Oftel is reporting that the UK has exceeded the 2 million Broadband users mark. The last one million users have been added in just seven months, and the market is growing at 35,000 connections a week.
Of course this headline figure all depends on your definition of Broadband, Oftel are currently including NTL's 150kbps service in the figures although in a recent review of broadband speeds, the regulator is wanting to redefine broadband as 'always-on' with downstream speeds in excess of 256kbps. NTL has around 380,000 users on its 150kbps service, which makes a large dent in the figures.
Interestingly NTL appears to be trying to fight its corner to be allowed to call its 150kbps (formerly 128kbps) service 'Broadband'. The ASA recently ruled that NTL's definition is likely to mislead (The Register). Interestingly enough, NTL has decided to attack the decision by the ASA which seems to be based on a quick poll of six computer magazine editors who say they consider broadband to mean a service with speeds of 500kbps or above.

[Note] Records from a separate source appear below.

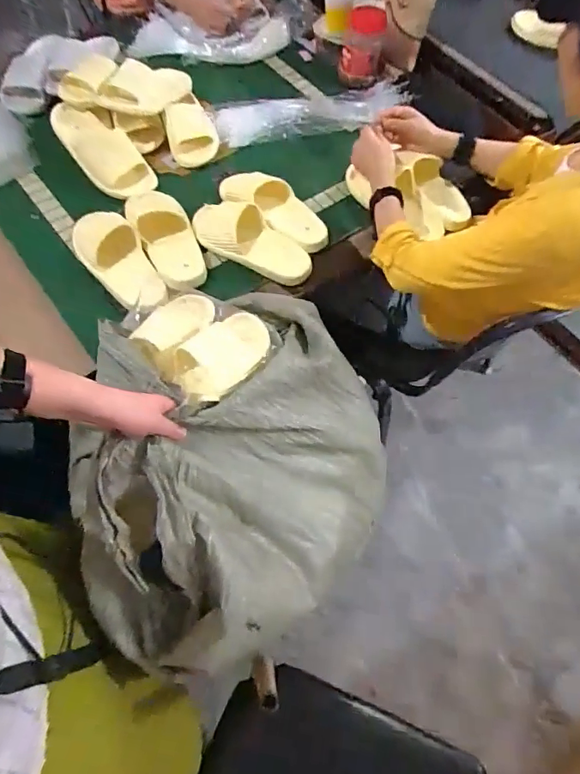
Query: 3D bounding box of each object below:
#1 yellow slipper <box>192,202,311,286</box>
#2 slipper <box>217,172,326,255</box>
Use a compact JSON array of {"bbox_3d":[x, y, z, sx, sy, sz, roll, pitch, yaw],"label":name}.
[{"bbox_3d":[-0.078,-0.269,0.918,0.250,0.066,0.095,32,67,14],"label":"yellow slipper"},{"bbox_3d":[-0.033,-0.349,0.948,0.245,0.064,0.101,40,70,17],"label":"slipper"}]

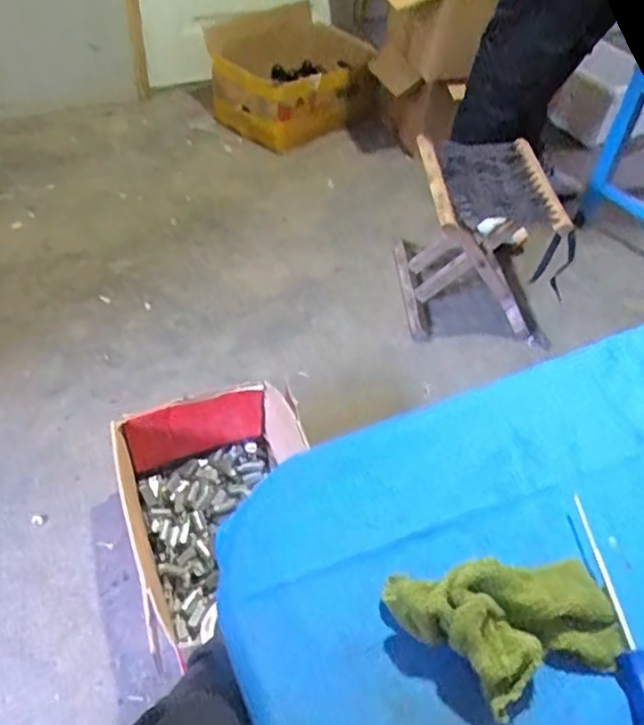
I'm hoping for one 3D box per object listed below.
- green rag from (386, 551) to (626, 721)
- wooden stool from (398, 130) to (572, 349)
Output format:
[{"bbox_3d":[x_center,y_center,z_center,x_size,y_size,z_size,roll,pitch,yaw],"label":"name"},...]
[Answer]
[{"bbox_3d":[0.107,0.148,0.369,0.131,0.039,0.082,-3,47,-7],"label":"green rag"},{"bbox_3d":[0.349,-0.283,1.478,0.303,0.302,0.307,1,48,-5],"label":"wooden stool"}]

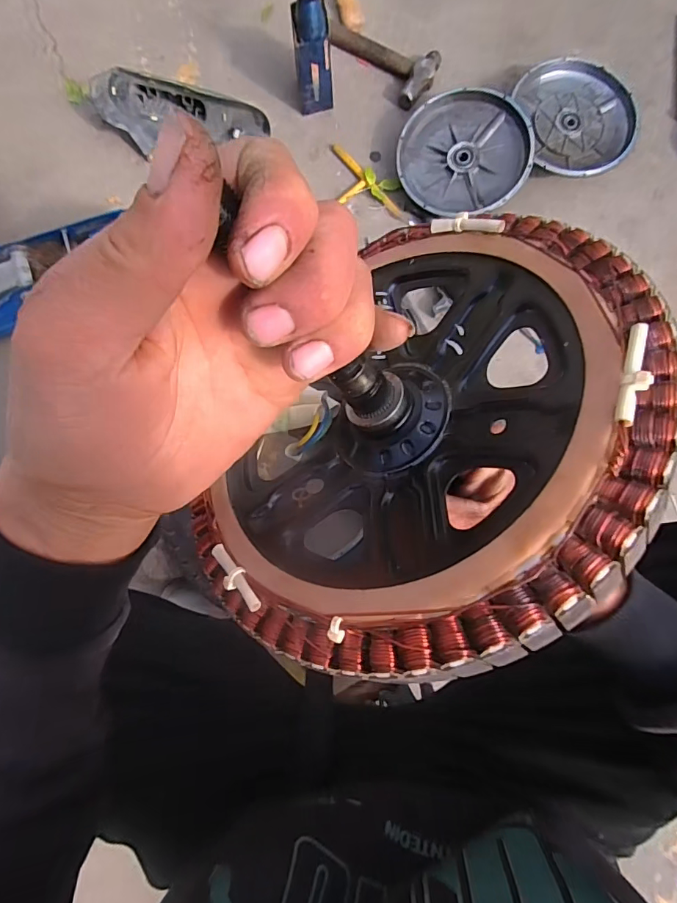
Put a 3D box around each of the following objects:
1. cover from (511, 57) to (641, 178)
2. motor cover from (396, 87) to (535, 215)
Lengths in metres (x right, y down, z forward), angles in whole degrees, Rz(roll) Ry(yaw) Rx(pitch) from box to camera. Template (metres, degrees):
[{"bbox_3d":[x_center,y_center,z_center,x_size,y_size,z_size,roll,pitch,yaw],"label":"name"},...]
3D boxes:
[{"bbox_3d":[0.407,-0.566,0.786,0.193,0.047,0.205,-10,80,-2],"label":"cover"},{"bbox_3d":[0.212,-0.509,0.775,0.215,0.023,0.205,7,90,12],"label":"motor cover"}]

Certainly that would be a speed that we see as being what most people consider as Broadband in the UK, though many still contend the real definition should be a much higher speed.
If NTL gets its way and is allowed to sell the 150kbps as Broadband, then this will make a mockery of the UK. At a time when Telewest and ADSL ISPs are starting to push 1Mbps and 2Mbps connections into homes, NTL are still trying to hang in at the lower end. Perhaps NTL's bosses should be made to use some Broadband streaming sites and see really what a difference 150kbps connection makes when you try to view streaming videos. Sites such as Real.com have music videos that now run at 450kbps.